Business, Finance

Determining the value of a Business

Selling a business takes a lot of work. You need to make it appealing to buyers and investors. There are many things that determine the value of a business and understanding these things will help you sell yours faster.

10 Thing That Determine Influence a Business Valuation

There are some factors that help influence valuation and an allow you to make your business more valuable in the eyes of the buyers. Those ten things include,

  • Historic growth
  • Profit and margins
  • Customer diversity
  • Employee diversity
  • Product and service mix
  • Recurring revenue versus bid business
  • Financial condition
  • Five- to ten-year projections
  • Outside risk exposure
  • Industry environment

Choosing The Right Asking Price

When you are ready to sell a business, one of the first things you will need to do is determine the asking price. This is important as it will attract buyers and be one of the first things they consider when it comes to buying the business. The down payment amount and the amount that needs to be financed are important. According to, Achim Neumann, author of “The Road Beyond.”

“More than 80 percent of all businesses sold are sold with 25 percent or less cash down and 50 percent bank financing, with owner financing representing the remaining 25 percent. Asking for half down will reduce the price by approximately 20 percent. Asking for all-out cash will reduce the price to about 40 to 60 percent of the amount that would be attainable with 25 percent down.”

Information Quality

Buyers want to feel like they are informed about the business. They will already be nervous about making the purchase so the more information you can give them the better. You should also make sure the information is easy to understand and accurate. They need to be able to verify any financial information you give them and see records and documents that back it up. If a buyer can tell that the business has been growing over the years, they are not only more likely to buy the business, but even offer up an amount that is above the asking price.  Neumann adds,

“A particular challenge for buyers and sellers is to distinguish between deal value and deal structure. I have witnessed numerous scenarios in which the buyer reduces the deal value just because there might be a high customer concentration. However, such concentration should be reflected in the deal structure—for example, the deal can be paid as an earn-out. This essentially means mitigating the risk that customers will leave. The seller must have a qualified M&A advisor to ensure the correct treatment of such intricate components.”

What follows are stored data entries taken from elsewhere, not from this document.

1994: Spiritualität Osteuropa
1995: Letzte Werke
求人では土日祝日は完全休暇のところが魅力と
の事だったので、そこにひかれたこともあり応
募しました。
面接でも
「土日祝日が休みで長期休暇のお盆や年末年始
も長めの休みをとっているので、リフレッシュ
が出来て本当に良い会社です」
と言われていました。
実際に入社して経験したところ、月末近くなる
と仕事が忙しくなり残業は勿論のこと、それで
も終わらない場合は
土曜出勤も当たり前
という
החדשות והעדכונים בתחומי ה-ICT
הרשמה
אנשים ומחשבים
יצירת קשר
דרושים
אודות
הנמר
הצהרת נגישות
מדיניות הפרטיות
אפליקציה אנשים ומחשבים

What If The Business Is Failing?

Most investors or buyers aren’t going to be interested in a business that won’t make them money. If a business is failing, there is probably a good reason for it and really no future for it. The only way to sell a business that is losing money is to have a plan that shows how the company will become successful. This isn’t an easy task for the seller and can take some time. If you want to sell your business, you will put in the work to make it appealing to investors and buyers by showing them it can be turned around.